Competitors estimate that they would have charged at least $500,000, given the need to source the best price for an underwater position. D’Vari says that matching the buyer was “added value” and wasn’t structured into the fee.
“Working in Ron’s favor is that capital market advisory, a broad term, pays very well, so the team doesn’t need dozens of mandates for strong revenue to start the business,” says Viru Raparthi, co-head of advisory and structured credit at rival firm MARV-Southridge, an affiliate of Southridge Investment Group, a broker-dealer based in Ridgefield, Connecticut.
D’Vari didn’t intend to pursue a career in finance. He moved to the U.S. from Iran in 1975 to attend the University of California, Los Angeles. After finishing his graduate studies a decade later, he worked as an engineer at aerospace giant Boeing Co. in Long Beach, California, returning in 1993 to UCLA to earn an MBA. He was then hired by State Street Research in Boston, where he quickly rose to head of structured finance before joining BlackRock.

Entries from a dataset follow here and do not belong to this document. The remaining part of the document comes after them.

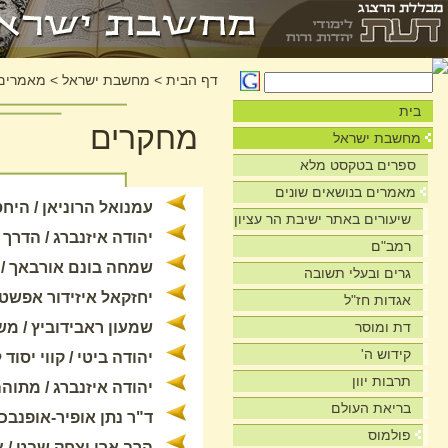
דף הבית
>
מחשבת ישראל
>
מאמרים 
בית
מחקרים
מחשבת ישראל
ספרים בטקסט מלא
מאמרים בנושאים שונים
עמנואל הרוניאן / היח
שיעורים באתר ישיבת הר עציון
יהודה איזנברג / הדרך
רמב"ם
שמחה בונם אורבאך / רבנו
גרים ובעלי תשובה
יחזקאל איזידור אפשטיי
אגדות חז"ל
דת ומוסר
שמעון ראבידוביץ / מ
קידוש ה'
יהודה ביטי / קווי יס
תרבות יוון
יהודה איזנברג / מתוהה
בריאת העולם
ד"ר נתן אופיר-אופנבכ
פולמוס
הרב ארי יצחק שבט / צ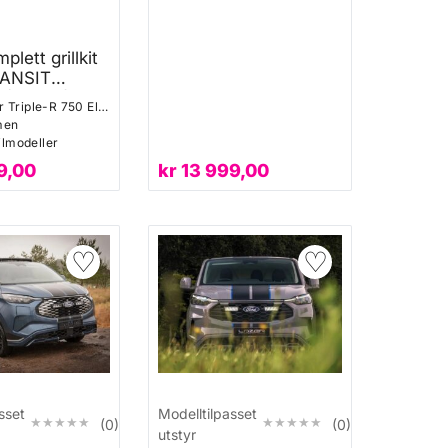
plett grillkit
ANSIT
(2024+)
Med Lazer Triple-R 750 Elite
men
bilmodeller
9,00
kr
13 999,00
♡
♡
sset
Modelltilpasset
★★★★★
★★★★★
★★★★★
★★★★★
(0)
(0)
utstyr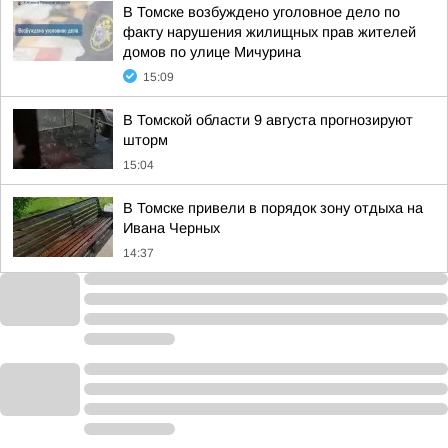
В Томске возбуждено уголовное дело по
факту нарушения жилищных прав жителей
домов по улице Мичурина
15:09
В Томской области 9 августа прогнозируют
шторм
15:04
В Томске привели в порядок зону отдыха на
Ивана Черных
14:37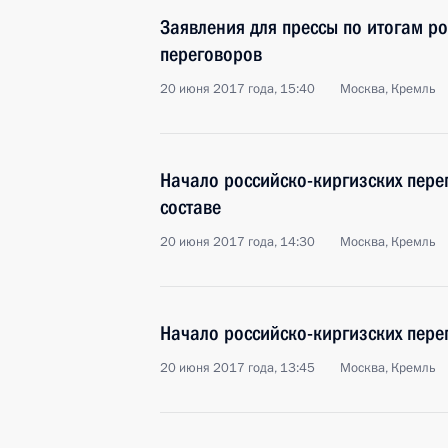
Заявления для прессы по итогам р
переговоров
20 июня 2017 года, 15:40
Москва, Кремль
Начало российско-киргизских пер
составе
20 июня 2017 года, 14:30
Москва, Кремль
Начало российско-киргизских пере
20 июня 2017 года, 13:45
Москва, Кремль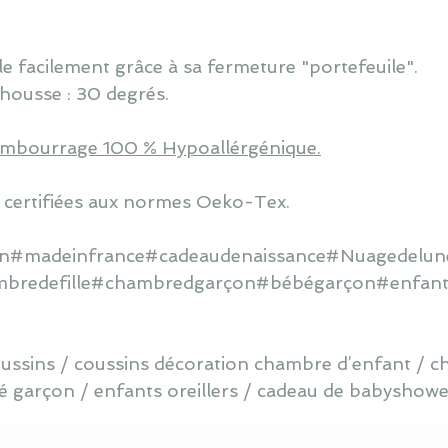
e facilement grâce à sa fermeture "portefeuile".
housse : 30 degrés.
rembourrage 100 % Hypoallérgénique.
 certifiées aux normes Oeko-Tex.
ain#madeinfrance#cadeaudenaissance#Nuagedelune
bredefille#chambredgarçon#bébégarçon#enfants
oussins / coussins décoration chambre d’enfant / ch
garçon / enfants oreillers / cadeau de babyshower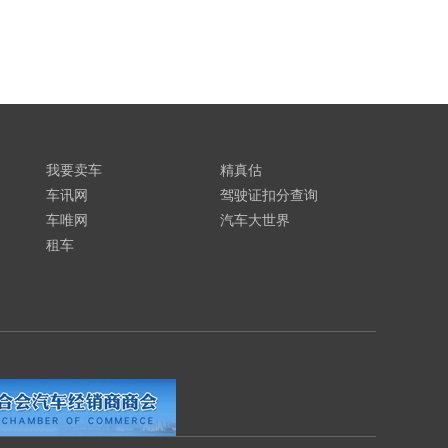
我要卖车
精真估
车讯网
驾驶证扣分查询
车唯网
汽车大世界
租车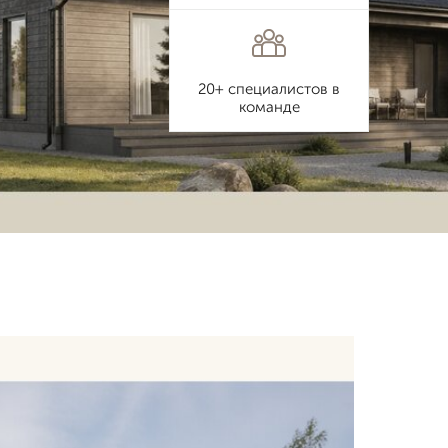
20+ специалистов в
команде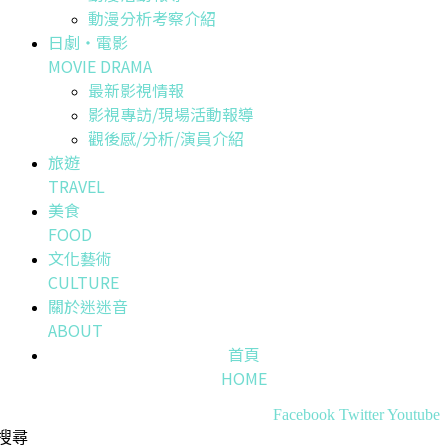
動漫分析考察介紹
日劇・電影
MOVIE DRAMA
最新影視情報
影視專訪/現場活動報導
觀後感/分析/演員介紹
旅遊
TRAVEL
美食
FOOD
文化藝術
CULTURE
關於迷迷音
ABOUT
首頁
HOME
Facebook
Twitter
Youtube
搜尋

Former colleagues and peers describe him as a jovial ideas man with a touch of intellectual arrogance who has a penchant for using analogies. Unfortunately, his formidable intellect wasn’t enough to save him from the financial ravages that began in mid-2007. Corporate credit is down across the board. Mortgage issuance dropped to $1.3 trillion in 2008, a decrease of 33 percent from 2007. Asset-backed securities issuance fell 73 percent, to $137 billion, in 2008. And global CDO issuance nosedived from $481.6 billion in 2007 to just $56.1 billion in 2008, an 88.4 percent decline, according to the Securities Industry and Financial Markets Association.
Meanwhile, NewOak Capital’s competition continues to mount. Hedge fund Citadel Investment Group, fixed-income behemoth Pacific Investment Management Co. and European banks like BNP Paribas frequently use their balance sheets to win advisory assignments. D’Vari figures he can land on top by hiring hard-charging talent. “NewOak Capital is not a place to clip coupons and hang around for the dental plan,” he says.
Even so, advisory boutiques like NewOak face myriad challenges, not least maintaining the morale of partners accustomed to high-six- or seven-figure compensation. The young firm, by contrast, offers these veterans a minimal salary along with a slice of equity in the new enterprise.
The losses of the past few years have certainly been painful for investors in structured credit. But D’Vari believes that the great unwinding currently in progress will ultimately help structured finance markets rebound, albeit to a lower level and a less frenzied pace and than before the subprime mortgage contagion.
“I have made my own mistakes, but I tried to learn from them,” D’Vari allows in a moment of introspection. “The biggest lesson, and the hardest lesson, is to not be married to an idea.”